I got the call just as I was sliding under the covers. The word was simple and fatal: “pulled.” You felt the room go cold—what you thought was settled suddenly wasn’t.
I’ve spent years asking creators and editors the questions you want answered: Who signed off? What broke? Why did DC, after approving scripts and a completed cover, step back from a scene where Swamp Thing would stand at the foot of the cross?
Taking Root
A friend in art school calls you about a writer who’s rewriting horror at the highest level.
I was told Alan Moore had arrived, and that Steven Bissette and John Totleben were already drawing his scripts. That’s how Rick Veitch got pulled into the orbit of Swamp Thing.
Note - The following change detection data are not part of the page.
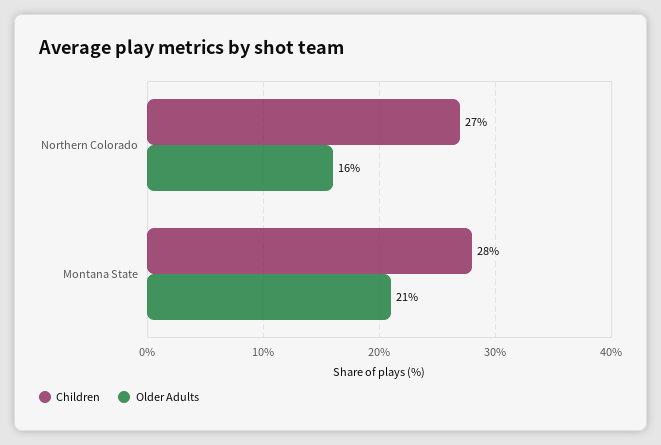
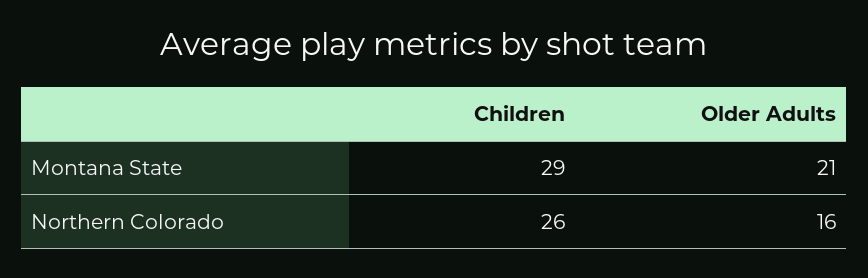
Children, Northern Colorado: 27 -> 26
Children, Montana State: 28 -> 29

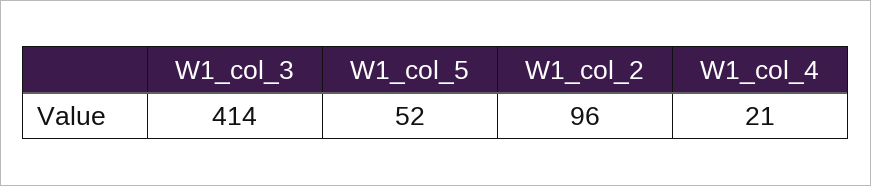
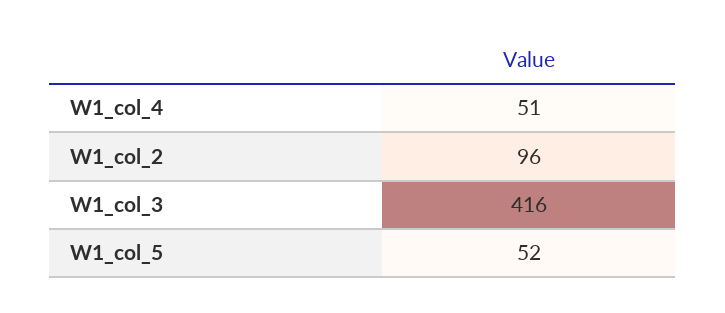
W1_col_3: 414 -> 416
W1_col_4: 21 -> 51

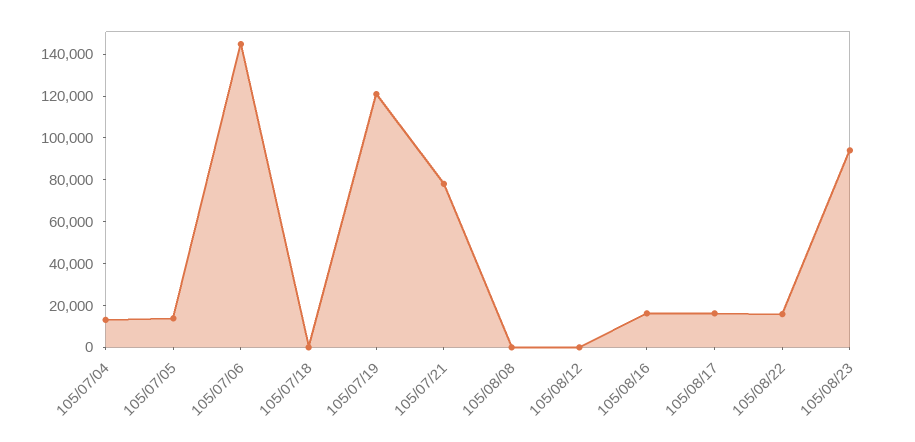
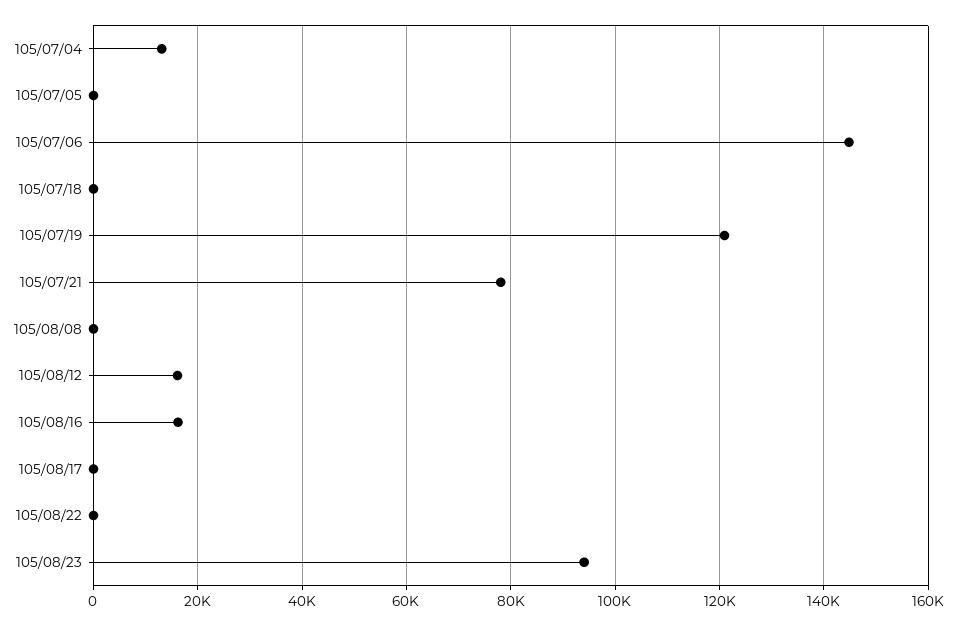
105/07/05: 15000 -> 0
105/08/12: 0 -> 16000
105/08/17: 15000 -> 0
105/08/22: 15000 -> 0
He ghosted machinery and panels, then slid into full penciler duties when the original team left. The book became an odd, intelligent hybrid of horror, romance, and surreal science fiction, and when Moore bowed out, Veitch was asked to carry the torch.

Bearing Mixed Fruit
You could feel the culture wars bleeding into comic racks in the mid-1980s.
Veitch wasn’t naïve. He liked being provocative—sex, violence, the kinkier edges of superhero myth—but the industry around him was changing. DC instituted a ratings-style label and then shifted it; names like Alan Moore, Frank Miller, and Howard Chaykin pushed back. Karen Berger, Jenette Kahn, Paul Levitz, and Dick Giordano all had seats at the table. The company wanted to keep creative risk while dodging headlines, so the idea of putting the Green into history was framed as a solution: send Swamp Thing away from DC continuity and into time itself.
The culture-war backlash, though, didn’t behave politely. The controversy spread like spilled ink across a white page.
Why was the Swamp Thing Jesus issue scrapped?
In short: timing and fear. The late-1980s media climate—Martin Scorsese’s The Last Temptation of Christ, the Salman Rushdie fatwa, and heightened sensitivities—made religious depictions combustible. Veitch submitted an outline and completed scripts; the pencils and a finished cover for issue #88 existed. Still, when the image of a crucified Swamp Thing hit production, DC pulled the plug. Karen Berger told Veitch the issue was pulled late at night; Veitch resigned after a terse attempt at renegotiation.
Ungodly Acts
A late-night phone call can split a life into before and after.
Veitch’s story had him moving backward through history until he reached Gethsemane and then the crucifixion. The planned cover—Swamp Thing crowned and carved into wood—was the final straw. Even though Berger had initially signed off and higher-ups appeared to have approved the outline, production colors and the cover’s staging set off alarms. Veitch remembers being stonewalled; he offered rewrites and softening, and DC just said no.

Did DC approve the story?
Parts of it, yes. Veitch says Berger and several executives signed off on the outline and early scripts. The real fracture point arrived when art and production made the parallels unavoidable. A green crucifixion image read differently in an office full of lawyers and PR people than it did in a studio meeting about myth and pantheism.
Second Coming
Rumors aged like cigarette smoke at conventions and in trade magazines.
The story became a legend: Wizard Magazine wrote it up in 1993, and fans shelved it among comic lore. Attempts to revive it stumbled—2019 nearly saw publication, but a Fox News story about a separate Jesus-themed comic made DC skittish again. Then Alex Galer, a collector/editor who’d spent years with DC’s archives and collected editions, pushed for a special project. He convinced the company to let Veitch finish the scripts and to assemble a creative team to complete what time had left unfinished.
Michael Zulli had penciled the first issue before illness took him; Alfredo Alcala had long since passed. Vince Locke inked Zulli’s pencils, honoring the line work, while Tom Mandrake handled the remaining issues and Trish Mulvihill matched colors to Tatjana Wood’s old palettes. Scott Dunbier and Bob Wayne had been backstage advocates. The production aimed to mimic the late-1980s look—newsprint, period ads, and the limited palette that made those issues feel of their time—so readers feel it slot into old runs naturally. The book will sell for roughly $4.99 (€4.70) per issue on release.
The story slept in DC’s vaults like a seed under winter soil.

When will Swamp Thing 1989 be released?
The first issue of Swamp Thing 1989 ships April 29, 2026. Alex Galer, Veitch, Mandrake, Locke, and Mulvihill all signed on to a project designed to feel like it grew out of the original run—even down to the paper and palette choices.
If you care about comics history, this is more than a curiosity. It’s a case study in editorial risk, public pressure, and how a piece of art can be exiled and later reclaimed. You’ll see Veitch’s love of pantheism, his Catholic upbringing, and his dream work threaded through a story about nature, faith, and the cost of being honest on a page—questions that still unsettle publishers, creators, and readers.
I’ll ask you to keep one thing in mind: the comic that almost wasn’t forces us to choose which stories we want publishers to protect and which ones we want them to fear—what would you protect and what would you burn?